Configuring Commands

Configuring Commands

Using Commands lets you configure containerized workflows that your team can use from our CLI or our Slack integration. For more complex development processes, Commands can be integrated with each other, as well as with Pipelines and Services workflows, to build a reliable, interactive DevOps playbooks for your team.

Commands Overview
For a high-level overview of our Commands workflows and their use cases, be sure to have a look at our Commands Overview in the Getting Started section of our docs.

We currently offer Commands SDKs with support for Python, Node, Go, and Bash runtimes. Our SDKs provide a straightforward way to send Lifecycle Event data to your Dashboard, prompt users interactively, and integrate with other systems.

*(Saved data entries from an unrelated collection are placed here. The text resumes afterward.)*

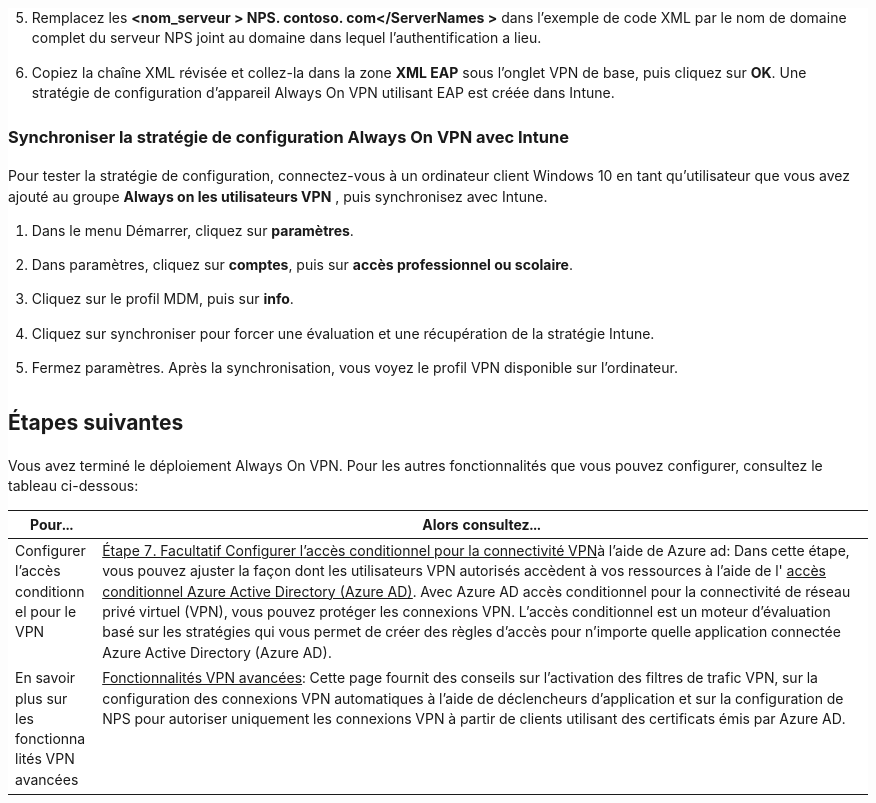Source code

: 5.  Remplacez les  **\<nom_serveur > NPS. contoso. com\</ServerNames >** dans l’exemple de code XML par le nom de domaine complet du serveur NPS joint au domaine dans lequel l’authentification a lieu. 

6.  Copiez la chaîne XML révisée et collez-la dans la zone **XML EAP** sous l’onglet VPN de base, puis cliquez sur **OK**.
    Une stratégie de configuration d’appareil Always On VPN utilisant EAP est créée dans Intune.


### <a name="sync-the-always-on-vpn-configuration-policy-with-intune"></a>Synchroniser la stratégie de configuration Always On VPN avec Intune

Pour tester la stratégie de configuration, connectez-vous à un ordinateur client Windows 10 en tant qu’utilisateur que vous avez ajouté au groupe **Always on les utilisateurs VPN** , puis synchronisez avec Intune.

1.  Dans le menu Démarrer, cliquez sur **paramètres**.

2.  Dans paramètres, cliquez sur **comptes**, puis sur **accès professionnel ou scolaire**.

3.  Cliquez sur le profil MDM, puis sur **info**.

4.  Cliquez sur synchroniser pour forcer une évaluation et une récupération de la stratégie Intune.

5.  Fermez paramètres. Après la synchronisation, vous voyez le profil VPN disponible sur l’ordinateur.

## <a name="next-steps"></a>Étapes suivantes

Vous avez terminé le déploiement Always On VPN.  Pour les autres fonctionnalités que vous pouvez configurer, consultez le tableau ci-dessous:

|Pour...  |Alors consultez...  |
|---------|---------|
|Configurer l’accès conditionnel pour le VPN    |[Étape 7. Facultatif Configurer l’accès conditionnel pour la connectivité VPN](../../ad-ca-vpn-connectivity-windows10.md)à l’aide de Azure ad: Dans cette étape, vous pouvez ajuster la façon dont les utilisateurs VPN autorisés accèdent à vos ressources à l’aide de l' [accès conditionnel Azure Active Directory (Azure AD)](https://docs.microsoft.com/azure/active-directory/active-directory-conditional-access-azure-portal). Avec Azure AD accès conditionnel pour la connectivité de réseau privé virtuel (VPN), vous pouvez protéger les connexions VPN. L’accès conditionnel est un moteur d’évaluation basé sur les stratégies qui vous permet de créer des règles d’accès pour n’importe quelle application connectée Azure Active Directory (Azure AD).         |
|En savoir plus sur les fonctionnalités VPN avancées  |[Fonctionnalités VPN avancées](always-on-vpn-adv-options.md#advanced-vpn-features): Cette page fournit des conseils sur l’activation des filtres de trafic VPN, sur la configuration des connexions VPN automatiques à l’aide de déclencheurs d’application et sur la configuration de NPS pour autoriser uniquement les connexions VPN à partir de clients utilisant des certificats émis par Azure AD.        |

Structure of Commands Workflows

There are three main components that comprise any given workflow:

  • ops.yml
  • Dockerfile (and a corresponding .dockerignore file)
  • Your custom code

For a deeper explanation of the ops init subcommand and the scaffolding generated by our CLI, our Workflows Overview document has you covered.

Commands Workflow Reference

To help you better understand how Commands workflows are structured, we have included an explanation of the scaffolding template generated for each of our SDK languages below. Let’s have a look at what is generated when we create a new Commands workflow with our CLI.

Create a Commands Workflow (ops init)

The ops CLI provides a subcommand to create scaffolding files for your workflow: ops init. You can use the -k flag to specify the kind as a command workflow, as well as pass an optional argument to give the workflow a name (example-command, in this case):

Usage Example: ops init
ops init -k command example-command

After you respond to the CLI’s interactive prompting, it will generate template code for your new Commands workflow.